- Opening Delimiter -
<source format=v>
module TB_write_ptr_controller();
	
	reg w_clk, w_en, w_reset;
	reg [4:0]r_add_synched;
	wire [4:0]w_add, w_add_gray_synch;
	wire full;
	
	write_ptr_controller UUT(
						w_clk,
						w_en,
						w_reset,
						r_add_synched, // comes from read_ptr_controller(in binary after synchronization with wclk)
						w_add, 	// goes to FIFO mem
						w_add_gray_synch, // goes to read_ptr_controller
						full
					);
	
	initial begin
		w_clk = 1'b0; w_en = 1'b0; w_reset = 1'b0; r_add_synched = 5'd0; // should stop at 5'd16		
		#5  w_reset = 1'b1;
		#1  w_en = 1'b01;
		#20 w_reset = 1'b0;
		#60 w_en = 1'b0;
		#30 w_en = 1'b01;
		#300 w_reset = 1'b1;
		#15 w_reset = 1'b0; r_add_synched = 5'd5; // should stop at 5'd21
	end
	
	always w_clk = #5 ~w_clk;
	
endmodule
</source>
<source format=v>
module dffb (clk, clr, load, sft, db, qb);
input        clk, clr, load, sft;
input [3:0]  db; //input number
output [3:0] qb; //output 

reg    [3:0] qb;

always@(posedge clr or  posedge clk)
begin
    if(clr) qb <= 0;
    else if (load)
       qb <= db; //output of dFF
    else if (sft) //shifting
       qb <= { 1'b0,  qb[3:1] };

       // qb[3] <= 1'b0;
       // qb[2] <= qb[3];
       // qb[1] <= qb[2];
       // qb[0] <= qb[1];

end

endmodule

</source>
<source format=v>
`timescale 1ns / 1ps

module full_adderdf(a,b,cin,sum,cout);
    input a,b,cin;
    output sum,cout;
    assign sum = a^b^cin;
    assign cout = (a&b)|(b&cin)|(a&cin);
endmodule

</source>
- Closing Delimiter -
- Opening Delimiter -
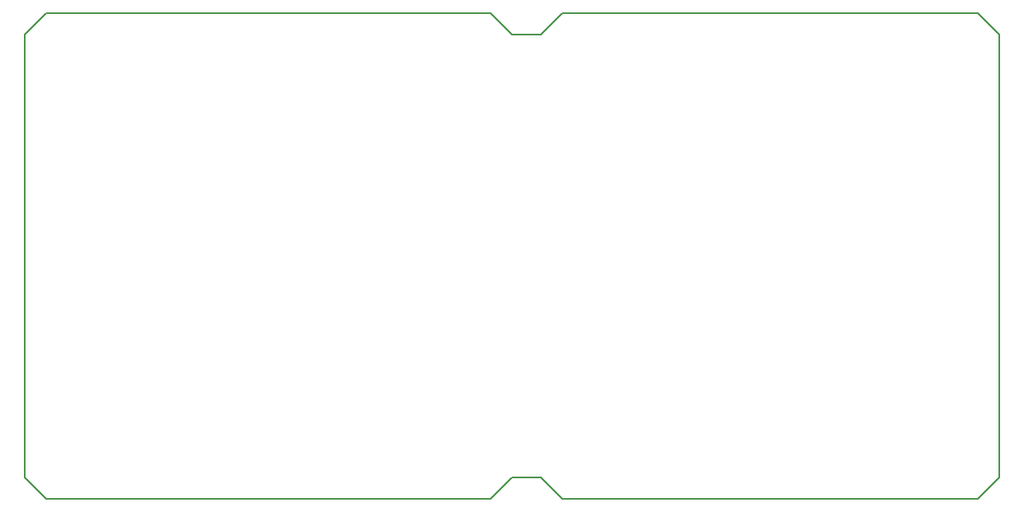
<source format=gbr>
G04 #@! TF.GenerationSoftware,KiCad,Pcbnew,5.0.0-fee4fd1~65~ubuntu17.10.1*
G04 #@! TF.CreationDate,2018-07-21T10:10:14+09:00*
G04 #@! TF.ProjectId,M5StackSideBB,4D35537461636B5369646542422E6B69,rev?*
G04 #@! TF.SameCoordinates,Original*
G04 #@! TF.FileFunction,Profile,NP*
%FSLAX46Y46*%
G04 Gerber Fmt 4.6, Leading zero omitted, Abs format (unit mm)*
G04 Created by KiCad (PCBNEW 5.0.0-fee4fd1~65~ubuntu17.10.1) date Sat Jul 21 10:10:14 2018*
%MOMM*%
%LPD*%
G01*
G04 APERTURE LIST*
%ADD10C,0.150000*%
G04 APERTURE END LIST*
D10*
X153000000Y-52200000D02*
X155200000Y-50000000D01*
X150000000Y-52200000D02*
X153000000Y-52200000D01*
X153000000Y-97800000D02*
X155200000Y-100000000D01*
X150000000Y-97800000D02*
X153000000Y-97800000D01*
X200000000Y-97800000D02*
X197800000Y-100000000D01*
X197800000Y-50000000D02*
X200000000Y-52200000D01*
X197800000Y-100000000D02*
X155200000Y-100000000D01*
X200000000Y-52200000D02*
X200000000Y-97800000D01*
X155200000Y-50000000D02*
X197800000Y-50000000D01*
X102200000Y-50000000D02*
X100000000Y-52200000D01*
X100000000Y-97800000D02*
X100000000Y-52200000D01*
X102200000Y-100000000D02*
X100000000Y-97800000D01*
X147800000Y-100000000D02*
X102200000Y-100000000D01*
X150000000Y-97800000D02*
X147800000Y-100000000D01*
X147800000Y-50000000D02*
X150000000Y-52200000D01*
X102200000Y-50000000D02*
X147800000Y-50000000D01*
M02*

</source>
- Closing Delimiter -
*WHAT IS EXPECTED*: For the string "output", go through the entries above and copy each line where it occurs.

*RESPONSE TO THE TASK*:
output [3:0] qb; //output 
       qb <= db; //output of dFF
    output sum,cout;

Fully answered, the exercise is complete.